AbbVie has been staging a generational handoff for years: as Humira’s U.S. exclusivity fell and biosimilars swarmed, the company groomed Rinvoq and Skyrizi as the next standard-bearers. Investors already know the script: AbbVie has guided the duo to more than $31 billion in combined sales by 2027, and Humira’s 2022 global peak north of $21 billion is now a reference point, not a forecast. The company has announced the first head-to-head trial of TNF-inhibitor cycling versus switching to a JAK inhibitor. The result? Rinvoq beat Humira on both low disease activity and remission at 12 weeks in RA patients who had failed a prior TNF.
Rinvoq pulls ahead in RA trial
In the Phase 3b/4 SELECT-SWITCH study, patients with RA who had failed or couldn’t tolerate one TNF inhibitor (a class of drugs that blocks tumor necrosis factor, a key inflammatory protein) were randomized to either switch drug classes to the JAK inhibitor Rinvoq, which works by blocking different inflammatory signals inside cells, or to “cycle” to another TNF inhibitor, Humira. At 12 weeks, Rinvoq pulled ahead: 43.3% of patients reached low disease activity (minimal joint swelling and pain) versus 22.4% on Humira; 28.4% hit remission (essentially symptom-free) versus 14.5%. The trial is the first head-to-head comparing these two strategies, and the 12-week safety snapshot showed no new risks, with a blinded extension still tracking patients. Full results are headed to a journal and medical congress.

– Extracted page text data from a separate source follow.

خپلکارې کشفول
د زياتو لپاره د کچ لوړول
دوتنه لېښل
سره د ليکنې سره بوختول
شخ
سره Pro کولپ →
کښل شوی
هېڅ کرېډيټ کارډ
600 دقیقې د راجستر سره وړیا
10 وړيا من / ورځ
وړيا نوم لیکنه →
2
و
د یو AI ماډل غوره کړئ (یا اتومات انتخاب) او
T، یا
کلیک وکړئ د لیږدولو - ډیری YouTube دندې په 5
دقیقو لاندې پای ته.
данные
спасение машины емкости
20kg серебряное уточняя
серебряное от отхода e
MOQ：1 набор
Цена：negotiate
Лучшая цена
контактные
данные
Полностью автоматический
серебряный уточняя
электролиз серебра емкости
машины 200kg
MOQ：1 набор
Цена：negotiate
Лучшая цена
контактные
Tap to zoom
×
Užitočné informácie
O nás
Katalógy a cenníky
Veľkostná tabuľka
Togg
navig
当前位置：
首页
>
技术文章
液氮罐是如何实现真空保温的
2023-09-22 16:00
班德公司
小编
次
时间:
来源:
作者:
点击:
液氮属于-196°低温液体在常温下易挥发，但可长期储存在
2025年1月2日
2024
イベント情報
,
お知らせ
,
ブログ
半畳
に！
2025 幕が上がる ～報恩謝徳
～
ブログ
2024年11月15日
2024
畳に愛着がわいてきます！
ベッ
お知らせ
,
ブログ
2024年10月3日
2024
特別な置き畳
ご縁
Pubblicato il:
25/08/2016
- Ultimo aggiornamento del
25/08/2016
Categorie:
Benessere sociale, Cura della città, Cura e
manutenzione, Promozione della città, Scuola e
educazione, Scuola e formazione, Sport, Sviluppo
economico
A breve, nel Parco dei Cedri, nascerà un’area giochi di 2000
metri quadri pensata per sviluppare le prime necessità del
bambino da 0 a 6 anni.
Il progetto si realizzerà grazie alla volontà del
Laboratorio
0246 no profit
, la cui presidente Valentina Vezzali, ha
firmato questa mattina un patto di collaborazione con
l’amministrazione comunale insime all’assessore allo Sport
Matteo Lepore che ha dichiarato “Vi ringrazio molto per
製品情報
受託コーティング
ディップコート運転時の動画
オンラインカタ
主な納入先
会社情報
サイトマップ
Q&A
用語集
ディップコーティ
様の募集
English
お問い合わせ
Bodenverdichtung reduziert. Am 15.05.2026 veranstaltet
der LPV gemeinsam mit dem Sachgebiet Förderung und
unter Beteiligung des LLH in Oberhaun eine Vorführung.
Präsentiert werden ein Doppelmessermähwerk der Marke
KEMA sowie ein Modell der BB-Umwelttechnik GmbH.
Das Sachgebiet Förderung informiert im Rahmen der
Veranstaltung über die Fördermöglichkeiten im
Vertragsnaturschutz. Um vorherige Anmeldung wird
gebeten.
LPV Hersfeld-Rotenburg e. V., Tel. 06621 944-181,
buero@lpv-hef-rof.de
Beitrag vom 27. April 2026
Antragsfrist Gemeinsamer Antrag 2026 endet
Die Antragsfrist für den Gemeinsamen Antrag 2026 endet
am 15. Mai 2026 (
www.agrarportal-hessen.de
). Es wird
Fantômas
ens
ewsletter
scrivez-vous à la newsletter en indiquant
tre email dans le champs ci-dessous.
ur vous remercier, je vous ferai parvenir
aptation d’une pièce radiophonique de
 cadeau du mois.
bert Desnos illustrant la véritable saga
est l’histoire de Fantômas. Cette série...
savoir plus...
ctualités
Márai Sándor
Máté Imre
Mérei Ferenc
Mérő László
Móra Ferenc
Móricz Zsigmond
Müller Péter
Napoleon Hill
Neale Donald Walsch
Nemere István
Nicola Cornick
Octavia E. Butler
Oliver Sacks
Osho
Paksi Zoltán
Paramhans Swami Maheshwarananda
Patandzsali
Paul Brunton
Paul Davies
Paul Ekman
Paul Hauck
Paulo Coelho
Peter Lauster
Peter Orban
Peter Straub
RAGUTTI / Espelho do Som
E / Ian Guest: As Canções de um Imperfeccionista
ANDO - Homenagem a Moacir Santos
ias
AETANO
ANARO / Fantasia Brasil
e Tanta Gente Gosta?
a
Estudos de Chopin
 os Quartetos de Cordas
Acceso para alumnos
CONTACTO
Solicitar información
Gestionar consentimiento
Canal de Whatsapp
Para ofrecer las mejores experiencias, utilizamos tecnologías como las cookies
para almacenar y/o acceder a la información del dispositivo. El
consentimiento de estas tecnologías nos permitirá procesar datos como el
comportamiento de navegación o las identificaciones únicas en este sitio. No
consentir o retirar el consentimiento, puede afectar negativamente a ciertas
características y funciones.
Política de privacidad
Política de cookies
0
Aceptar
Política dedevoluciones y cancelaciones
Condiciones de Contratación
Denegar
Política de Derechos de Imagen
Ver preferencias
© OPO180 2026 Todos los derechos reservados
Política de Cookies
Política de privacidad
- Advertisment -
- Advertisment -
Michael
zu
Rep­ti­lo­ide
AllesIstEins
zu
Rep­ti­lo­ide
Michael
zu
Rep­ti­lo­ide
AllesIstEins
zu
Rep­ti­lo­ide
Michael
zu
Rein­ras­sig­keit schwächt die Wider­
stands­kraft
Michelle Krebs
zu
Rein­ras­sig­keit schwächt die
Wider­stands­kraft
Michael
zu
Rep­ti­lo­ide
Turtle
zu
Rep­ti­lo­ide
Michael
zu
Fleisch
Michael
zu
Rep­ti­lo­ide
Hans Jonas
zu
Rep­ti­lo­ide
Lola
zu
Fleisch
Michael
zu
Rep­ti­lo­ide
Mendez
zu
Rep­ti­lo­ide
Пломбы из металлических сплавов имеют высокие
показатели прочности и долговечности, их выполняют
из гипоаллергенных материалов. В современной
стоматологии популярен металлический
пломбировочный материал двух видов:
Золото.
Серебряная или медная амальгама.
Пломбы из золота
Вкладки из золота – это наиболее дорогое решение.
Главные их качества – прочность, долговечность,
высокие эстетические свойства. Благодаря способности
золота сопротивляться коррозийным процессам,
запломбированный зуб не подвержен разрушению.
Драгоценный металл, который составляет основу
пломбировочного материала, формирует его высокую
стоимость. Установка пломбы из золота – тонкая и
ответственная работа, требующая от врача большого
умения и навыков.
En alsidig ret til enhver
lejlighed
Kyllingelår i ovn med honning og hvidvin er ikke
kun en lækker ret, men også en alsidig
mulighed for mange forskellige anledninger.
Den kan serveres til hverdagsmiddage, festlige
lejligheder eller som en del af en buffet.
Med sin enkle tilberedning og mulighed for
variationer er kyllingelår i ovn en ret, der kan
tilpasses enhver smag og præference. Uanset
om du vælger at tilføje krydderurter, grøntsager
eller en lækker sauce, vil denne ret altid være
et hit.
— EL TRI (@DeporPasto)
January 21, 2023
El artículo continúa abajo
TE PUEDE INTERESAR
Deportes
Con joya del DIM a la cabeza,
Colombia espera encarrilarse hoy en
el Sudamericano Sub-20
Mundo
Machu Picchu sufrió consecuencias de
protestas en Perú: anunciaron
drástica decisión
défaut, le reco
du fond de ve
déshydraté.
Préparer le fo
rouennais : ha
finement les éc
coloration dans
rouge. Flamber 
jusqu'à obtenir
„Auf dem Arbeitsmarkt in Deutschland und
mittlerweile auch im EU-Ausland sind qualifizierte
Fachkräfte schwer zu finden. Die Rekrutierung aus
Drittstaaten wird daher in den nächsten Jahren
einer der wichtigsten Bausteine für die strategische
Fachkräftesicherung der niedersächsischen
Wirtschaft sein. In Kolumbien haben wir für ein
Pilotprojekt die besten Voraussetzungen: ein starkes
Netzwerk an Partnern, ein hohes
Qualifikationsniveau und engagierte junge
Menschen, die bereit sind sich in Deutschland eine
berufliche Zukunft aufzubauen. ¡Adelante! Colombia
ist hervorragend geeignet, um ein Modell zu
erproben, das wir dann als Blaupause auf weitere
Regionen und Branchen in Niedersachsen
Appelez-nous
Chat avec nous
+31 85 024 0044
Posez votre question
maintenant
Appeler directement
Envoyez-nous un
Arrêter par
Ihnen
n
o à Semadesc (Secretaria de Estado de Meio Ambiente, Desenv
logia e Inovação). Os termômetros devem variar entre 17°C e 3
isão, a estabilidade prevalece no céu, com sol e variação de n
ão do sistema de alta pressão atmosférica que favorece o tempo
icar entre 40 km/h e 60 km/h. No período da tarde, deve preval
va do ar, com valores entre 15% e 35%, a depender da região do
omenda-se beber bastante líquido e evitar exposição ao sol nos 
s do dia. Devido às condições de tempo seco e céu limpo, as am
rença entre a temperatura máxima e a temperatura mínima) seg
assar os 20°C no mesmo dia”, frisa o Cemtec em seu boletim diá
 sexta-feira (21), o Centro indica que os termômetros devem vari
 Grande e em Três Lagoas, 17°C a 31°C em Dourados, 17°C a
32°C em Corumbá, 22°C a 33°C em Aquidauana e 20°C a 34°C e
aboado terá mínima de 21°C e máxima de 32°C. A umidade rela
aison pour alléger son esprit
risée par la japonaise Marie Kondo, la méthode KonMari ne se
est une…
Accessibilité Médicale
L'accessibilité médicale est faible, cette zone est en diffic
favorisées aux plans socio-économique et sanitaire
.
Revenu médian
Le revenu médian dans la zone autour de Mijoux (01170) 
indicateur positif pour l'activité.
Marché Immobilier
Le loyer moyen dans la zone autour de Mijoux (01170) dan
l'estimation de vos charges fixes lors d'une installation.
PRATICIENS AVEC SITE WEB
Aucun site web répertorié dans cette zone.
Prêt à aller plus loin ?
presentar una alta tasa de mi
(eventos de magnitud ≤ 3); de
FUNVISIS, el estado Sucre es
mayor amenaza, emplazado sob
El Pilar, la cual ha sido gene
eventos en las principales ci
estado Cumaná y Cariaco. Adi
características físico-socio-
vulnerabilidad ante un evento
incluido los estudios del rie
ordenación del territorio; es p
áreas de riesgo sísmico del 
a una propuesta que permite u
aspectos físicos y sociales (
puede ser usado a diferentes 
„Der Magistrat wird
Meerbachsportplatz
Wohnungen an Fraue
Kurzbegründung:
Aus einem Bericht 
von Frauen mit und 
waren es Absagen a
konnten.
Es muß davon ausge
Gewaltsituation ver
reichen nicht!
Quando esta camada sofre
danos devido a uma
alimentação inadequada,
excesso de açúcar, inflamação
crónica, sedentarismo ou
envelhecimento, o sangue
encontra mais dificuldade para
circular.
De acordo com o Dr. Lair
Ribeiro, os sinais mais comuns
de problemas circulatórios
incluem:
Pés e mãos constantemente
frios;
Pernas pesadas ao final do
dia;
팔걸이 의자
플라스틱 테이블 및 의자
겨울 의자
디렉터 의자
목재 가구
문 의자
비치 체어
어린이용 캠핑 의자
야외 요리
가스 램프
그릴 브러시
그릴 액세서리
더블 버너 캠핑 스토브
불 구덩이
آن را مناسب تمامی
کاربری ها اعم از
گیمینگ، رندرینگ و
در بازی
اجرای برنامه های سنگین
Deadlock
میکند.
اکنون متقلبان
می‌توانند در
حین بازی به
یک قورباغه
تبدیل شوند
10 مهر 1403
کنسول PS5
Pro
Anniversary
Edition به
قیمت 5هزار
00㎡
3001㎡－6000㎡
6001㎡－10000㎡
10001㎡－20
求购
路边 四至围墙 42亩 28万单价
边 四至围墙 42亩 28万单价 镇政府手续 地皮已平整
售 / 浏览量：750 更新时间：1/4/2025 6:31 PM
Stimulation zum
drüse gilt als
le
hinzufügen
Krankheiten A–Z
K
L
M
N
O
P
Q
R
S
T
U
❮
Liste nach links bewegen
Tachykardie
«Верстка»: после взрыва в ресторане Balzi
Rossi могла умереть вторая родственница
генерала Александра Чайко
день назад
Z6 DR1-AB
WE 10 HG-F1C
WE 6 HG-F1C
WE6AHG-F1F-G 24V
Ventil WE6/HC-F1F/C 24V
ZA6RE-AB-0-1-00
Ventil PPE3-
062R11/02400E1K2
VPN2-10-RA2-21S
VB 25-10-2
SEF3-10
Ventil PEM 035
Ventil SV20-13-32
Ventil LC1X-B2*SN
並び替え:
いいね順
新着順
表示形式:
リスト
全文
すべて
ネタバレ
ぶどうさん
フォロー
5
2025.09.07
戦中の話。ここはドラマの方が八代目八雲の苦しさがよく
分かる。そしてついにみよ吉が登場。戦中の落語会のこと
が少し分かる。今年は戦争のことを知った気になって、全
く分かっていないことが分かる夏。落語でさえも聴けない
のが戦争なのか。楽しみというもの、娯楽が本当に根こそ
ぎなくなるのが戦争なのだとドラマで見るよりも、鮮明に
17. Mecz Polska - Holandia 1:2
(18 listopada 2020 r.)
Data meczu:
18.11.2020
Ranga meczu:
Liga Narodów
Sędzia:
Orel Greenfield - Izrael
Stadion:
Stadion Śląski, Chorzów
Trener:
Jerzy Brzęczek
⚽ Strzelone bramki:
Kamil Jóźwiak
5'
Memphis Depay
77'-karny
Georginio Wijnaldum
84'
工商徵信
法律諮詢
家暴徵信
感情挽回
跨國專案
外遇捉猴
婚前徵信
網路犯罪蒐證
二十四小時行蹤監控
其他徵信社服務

The data could potentially drive more payer support
The results challenge a common insurance hurdle. Many health plans use step-therapy, requirements that patients try cheaper drugs first, and rebate deals that have historically pushed patients to cycle through multiple TNF inhibitors after the first one fails, even as lower-cost biosimilars entered the market. A randomized win for switching drug classes gives clinicians hard data to argue against that automatic TNF-to-TNF cycling. The open question: will pharmacy benefit managers (PBMs) update coverage based on this efficacy evidence, or keep defaulting to whichever option delivers the best rebate?
There are safety caveats. Twelve weeks is short to catch rare but serious events. Rinvoq carries JAK-class boxed warnings, the FDA’s strongest alert, for risks including major adverse cardiovascular events (heart attack, stroke), blood clots (venous thromboembolism), and cancer. Those warnings emerged from post-market studies and led to restricted use in older patients and those with cardiovascular risk factors. Humira’s label warns chiefly of serious infections and malignancy, backed by decades of real-world use. Longer follow-up matters. Second, the trial measured disease activity with DAS28-CRP, a score that includes C-reactive protein, an inflammation marker. Because JAK inhibitors directly suppress CRP, they can look better on CRP-based scales than on other remission criteria that don’t rely on that lab value, so it’s worth watching how Rinvoq performs on alternative measures in the full dataset.
Ultimately, SELECT-SWITCH could give AbbVie what the Rinvoq launch needed: head-to-head proof that switching drug mechanisms after TNF failure works better than cycling within the same class. Treatment guidelines from rheumatology societies already endorse mechanism-switching as a strategy, but insurance coverage policies haven’t caught up. The question is whether PBMs will respond to efficacy data or keep anchoring decisions to price and rebate flow.